* **課題 A**
アレクサンドル1世についての抜粋を読んで、次の問いに答えてください。
(i) スペランスキーが国家顧問を解任されたのは何年何月か。
(ii) アレクサンドル1世が1801年に同盟を結んだ国はどこか。
(iii) プロイセンのフリードリヒ・ヴィルヘルム3世との同盟はどこで結ばれたか。
* **課題 B**
アレクサンドル1世の外交についての文章を、最後の文のあとから書き継いでください。

-------- 原文抜粋 --------

しかし、スペランスキーの国制改革案はあまりにも時期尚早であり、アレクサンドル1世のお気に入りの妹で帝位に執着を見せていたエカテリーナ・パーヴロヴナ大公女をはじめ、貴族・官僚層の憤激を買った。スペランスキーへの排斥が激化する中で、アレクサンドル1世は国制改革の推進に躊躇するようになる。また、彼の念頭にはナポレオン・ボナパルトとの関係悪化があった。アレクサンドル1世はナポレオンとの対決に備え、国内における対立に終止符を打つ必要性に迫られた。1812年3月、スペランスキーは国家顧問を解任され、ニジニ・ノヴゴロドに追放された。

ヨーロッパに対する影響

アレクサンドル1世は、国内政治よりも外交における業績に顕著なものが見られる。事実、彼の壮大な想像力は、ヨーロッパにおける諸問題により強く惹きつけられていた。アレクサンドル1世は即位直後、父帝の中立路線を翻し、1801年にイギリスと同盟した。同時に神聖ローマ皇帝フランツ2世(のちのオーストリア皇帝フランツ1世)と同盟を協議し、さらにプロイセンフリードリヒ・ヴィルヘルム3世とはメーメル(現在のクライペダ)で同盟を締結した。

-------- 提供資料 --------

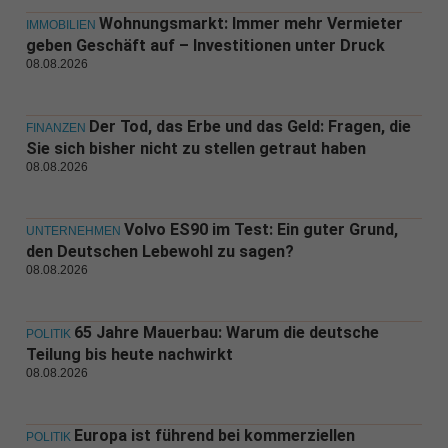
Wohnungsmarkt: Immer mehr Vermieter
IMMOBILIEN
geben Geschäft auf – Investitionen unter Druck
08.08.2026
Der Tod, das Erbe und das Geld: Fragen, die
FINANZEN
Sie sich bisher nicht zu stellen getraut haben
08.08.2026
Volvo ES90 im Test: Ein guter Grund,
UNTERNEHMEN
den Deutschen Lebewohl zu sagen?
08.08.2026
65 Jahre Mauerbau: Warum die deutsche
POLITIK
Teilung bis heute nachwirkt
08.08.2026
Europa ist führend bei kommerziellen
POLITIK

--------

* **最終回答 A**
(i) 1812年3月
(ii) イギリス
(iii) メーメル(現在のクライペダ)

* **最終回答 B**
こうした各国との同盟の背景にはナポレオン・ボナパルトの存在があった。始めアレクサンドル1世はラ・アルプの影響からナポレオンに対して敬意を示していた。しかし、フランスを訪問したラ・アルプはナポレオンに、軍事独裁者としての片鱗を鋭く見て取り、帰国後アレクサンドルに対して全否定する報告を提出した。このラ・アルプの酷評に加え、1804年にナポレオンの命でブルボン家の王族であるアンギャン公ルイ・アントワーヌが処刑されたことで、アレクサンドルはナポレオンの野心に恐怖を抱くようにすらなっていた。アンギャン公処刑を契機に露仏関係は冷却化し、国交を断絶するに至った。

ナポレオン包囲網

1804年12月にフランス皇帝に即位したナポレオンを「ヨーロッパの圧制者、世界の平和の妨害者」として、アレクサンドル1世は1805年にイギリス、オーストリアと第三次対仏大同盟を結んだ。彼が英国に派遣したノヴォシリツェフは、ウィリアム・ピット首相(小ピット)、カスルリー外相に、ナポレオンに対する勝利はフランスを専制者から解放することのみならず、ヨーロッパに平和をもたらす人類の神聖な権利であると説いた。キリストの意志による神の任務を遂行するといった主張には、後の神聖同盟の萌芽が見て取れる。

一方ナポレオンは対仏大同盟の一角を崩すために、ロシアに対してはポーランド人オスマン帝国ペルシアと同盟関係を結び、ロシアを牽制した。また、ロシア国内では、皇弟コンスタンチン・パヴロヴィチ大公が対仏大同盟からの離脱を唱えるなど、国内にも反対勢力が形成されたが、ナポレオンを「反キリスト」と見なすアレクサンドル1世の戦意は旺盛であった。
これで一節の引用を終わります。